Doyle s'inspire en grande partie de Gordon, mais son essai d'une page intitulé « Not So Revolutionary (Recent advances are no third industrial revolution) » n'est pas une démonstration particulièrement étoffée. Il se contente surtout de signaler les changements dans la nature des occupations de la population, l'agriculture n'exigeant plus qu'une poignée relative de travailleurs tandis que les entrepreneurs, cadres et travailleurs modernes ont supplanté les propriétaires fonciers, marchands et artisans d'autrefois.
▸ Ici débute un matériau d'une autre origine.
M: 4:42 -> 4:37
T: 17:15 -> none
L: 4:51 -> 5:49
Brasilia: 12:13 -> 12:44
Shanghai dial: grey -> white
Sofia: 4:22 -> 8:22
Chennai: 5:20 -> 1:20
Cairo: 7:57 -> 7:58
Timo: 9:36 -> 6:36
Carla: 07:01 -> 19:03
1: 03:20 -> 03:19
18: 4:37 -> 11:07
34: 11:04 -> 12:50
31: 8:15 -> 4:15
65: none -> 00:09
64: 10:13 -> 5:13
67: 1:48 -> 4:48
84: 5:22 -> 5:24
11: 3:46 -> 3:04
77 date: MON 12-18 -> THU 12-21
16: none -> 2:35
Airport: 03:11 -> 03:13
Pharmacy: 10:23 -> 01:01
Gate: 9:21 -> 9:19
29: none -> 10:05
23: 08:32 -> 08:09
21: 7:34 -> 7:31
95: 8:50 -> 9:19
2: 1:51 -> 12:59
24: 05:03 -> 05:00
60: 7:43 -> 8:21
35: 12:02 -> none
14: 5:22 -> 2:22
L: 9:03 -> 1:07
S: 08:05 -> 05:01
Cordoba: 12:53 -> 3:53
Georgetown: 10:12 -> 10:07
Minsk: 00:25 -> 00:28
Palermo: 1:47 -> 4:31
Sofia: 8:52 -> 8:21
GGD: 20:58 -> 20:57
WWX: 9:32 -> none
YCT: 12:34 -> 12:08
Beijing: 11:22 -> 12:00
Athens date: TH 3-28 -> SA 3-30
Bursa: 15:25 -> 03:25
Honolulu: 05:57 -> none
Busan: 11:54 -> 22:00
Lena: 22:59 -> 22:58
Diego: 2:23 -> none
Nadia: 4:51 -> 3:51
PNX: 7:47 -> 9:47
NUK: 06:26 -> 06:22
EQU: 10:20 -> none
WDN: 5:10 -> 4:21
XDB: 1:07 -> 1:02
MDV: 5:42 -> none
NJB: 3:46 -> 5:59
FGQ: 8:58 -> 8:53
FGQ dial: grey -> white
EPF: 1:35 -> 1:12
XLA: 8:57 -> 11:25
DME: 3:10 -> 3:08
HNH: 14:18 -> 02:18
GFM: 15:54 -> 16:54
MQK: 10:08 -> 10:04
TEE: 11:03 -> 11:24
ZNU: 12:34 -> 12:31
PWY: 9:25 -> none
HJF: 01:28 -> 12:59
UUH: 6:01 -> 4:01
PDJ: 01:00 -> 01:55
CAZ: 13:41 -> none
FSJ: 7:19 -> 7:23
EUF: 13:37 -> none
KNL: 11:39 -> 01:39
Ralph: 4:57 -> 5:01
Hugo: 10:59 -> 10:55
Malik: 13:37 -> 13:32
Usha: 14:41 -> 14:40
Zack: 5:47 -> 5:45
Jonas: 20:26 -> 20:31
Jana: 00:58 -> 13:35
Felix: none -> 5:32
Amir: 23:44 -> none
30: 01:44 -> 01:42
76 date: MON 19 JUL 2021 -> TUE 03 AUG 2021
Il s'est écoulé plus de cinq ans depuis la parution de l'article de Gordon, mais la situation n'a pas fondamentalement changé. Certes, la réseautique actuelle permet de perfectionner la gestion de nombreux procédés et stocks, mais les gains ne sont-ils pas marginaux, relativement aux investissements? Les gains de productivité demeurent bien réels aux États-Unis, mais résultent-ils d'un écrémage apparenté à celui qu'on connaît en France, en partie lié aux délocalisations des emplois les moins productifs? Quant aux équivalents des grandes inventions d'antan, dans le genre des voitures volantes ou des cabines de téléportation, nous les attendons encore.

Toutefois, il suffit de suivre l'actualité des technologies pour savoir que les progrès techniques n'arrêtent pas. Au ras du sol, c'est difficile d'évaluer le rythme exact, mais l'absence de percées substantielles dans les domaines autres que ceux de l'informatique et des communications n'exclut pas la possibilité d'atteindre un seuil critique. Si l'informatique avancée ou les biotechnologiques permettent de créer de nouvelles façons de penser, ou d'expérimenter la réalité (en plusieurs versions parallèles?), ce serait aussi significatif que l'allongement de la journée permis par l'invention de l'éclairage électrique ou le rétrécissement du globe induit par le train, l'automobile, l'autoroute et l'avion.

Seulement rien ne sera acquis avant cette heure, et c'est bien le problème de la Singularité.